Albayrak, son dönemde Doğu Akdeniz'de önemli gelişmeler yaşandığına işaret etti ve şöyle devam etti:
"Türkiye Cumhuriyeti, özellikle Doğu Akdeniz başta olmak üzere uluslararası hukuktan kaynaklı tüm haklarını sonuna kadar kullanmakta kararlıdır. Deniz yetki alanlarımız sınırları içinde önümüzdeki dönemde daha etkili bir sismik ve sondaj faaliyeti göstermekte kararlıyız. Türkiye, Kuzey Kıbrıs Türk Cumhuriyeti (KKTC) ve Kıbrıs Türklerinin haklarının da destekçisi ve savunucusu olacaktır. Kıbrıs meselesinde ilk günden beri sağduyu ile yapıcı ve adil bir çözüm için sorumluluk alan bir politika yürütülmektedir. Özellikle Annan Planı çerçevesinde Türkiye bu süreçte etkin ve adil bir çözüme ulaşılması için Birleşmiş Milletler platformunda çok önemli adımlar atmıştır. Türkiye'nin barış ve huzur öncelikli yaklaşımı, hiçbir zaman pasiflik olarak görülmemelidir. Adada tarafların huzur ve refahı için ortaya konulan bu yaklaşıma rağmen bugün karşılaştığımız fotoğraf, bir oldu bitti çabasıdır. Eğer Kıbrıs Türkleri, adanın zenginliklerinin paylaşılmasında yok sayılacaksa, Türkiye bunun sonuna kadar karşısında olacaktır."
Albayrak, Güney Kıbrıs Rum Yönetimi'nin tek taraflı ve uluslararası hukukla bağdaşmayan parselleme çabasının kabul edilemez olduğunu vurguladı.

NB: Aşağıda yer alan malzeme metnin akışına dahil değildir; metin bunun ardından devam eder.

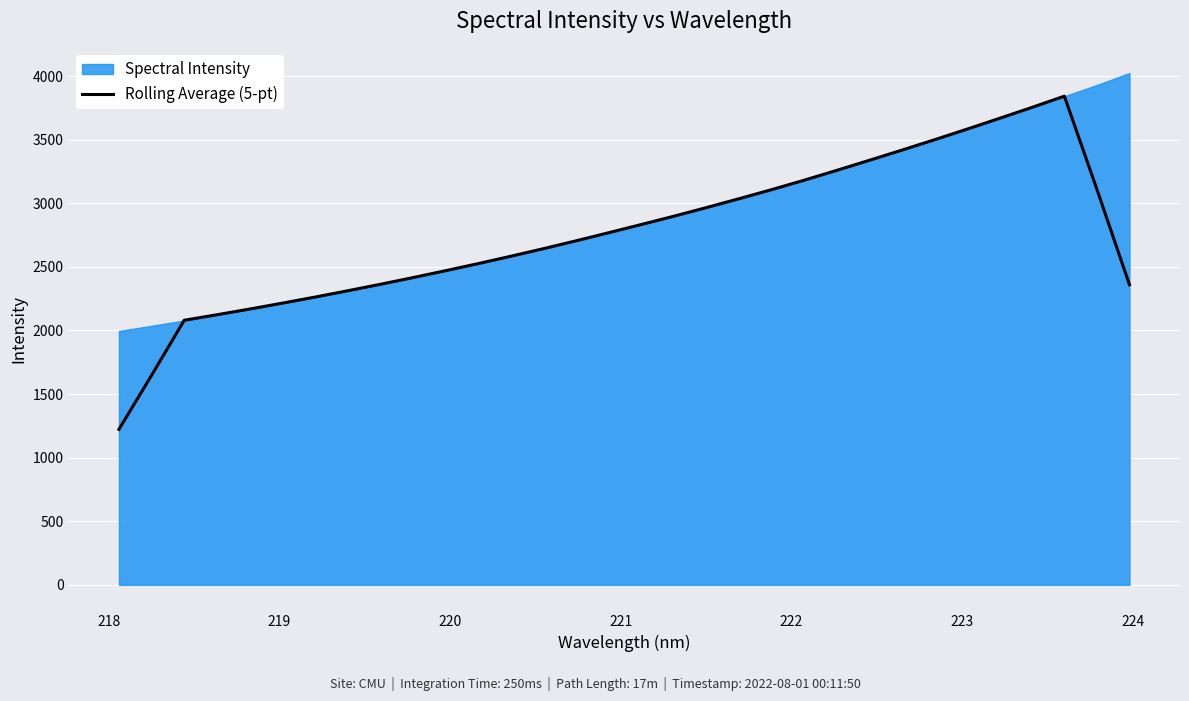

How many values exceed 2768?

16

Kıbrıs Türklerinin adanın doğal kaynakları üzerinde eşit haklara sahip olduğunu kaydeden Albayrak, şunları söyledi:
"Başta Doğu Akdeniz olmak üzere bölgemizdeki doğal kaynaklar için Türkiye öncelikli ve en büyük pazar konumundadır. Bu kaynakların Avrupa'nın enerji arz güvenliği konusunda taşınması hususunda da önemli bir güzergahtır ve Avrupa'nın enerji arz güvenliğini kendi enerji arz güvenliğinden ayrı görmemiştir. Türkiye, TANAP ve TAP ile Hazar'daki doğal kaynakların dünya piyasalarında taşınmasında ne kadar büyük önem arz ediyorsa, Doğu Akdeniz'deki doğal kaynakların Avrupa ve dünya pazarlarına taşınması için de en makul ve en rasyonel alternatiftir. Tüm uluslararası taraflara çağrıda bulunuyorum. Gelin bu fırsatları iyi kullanalım. Bölgedeki ihtilafları, belirsizlikleri daha da artıracak gerilimler yerine kazan-kazan usulünü uygulayalım."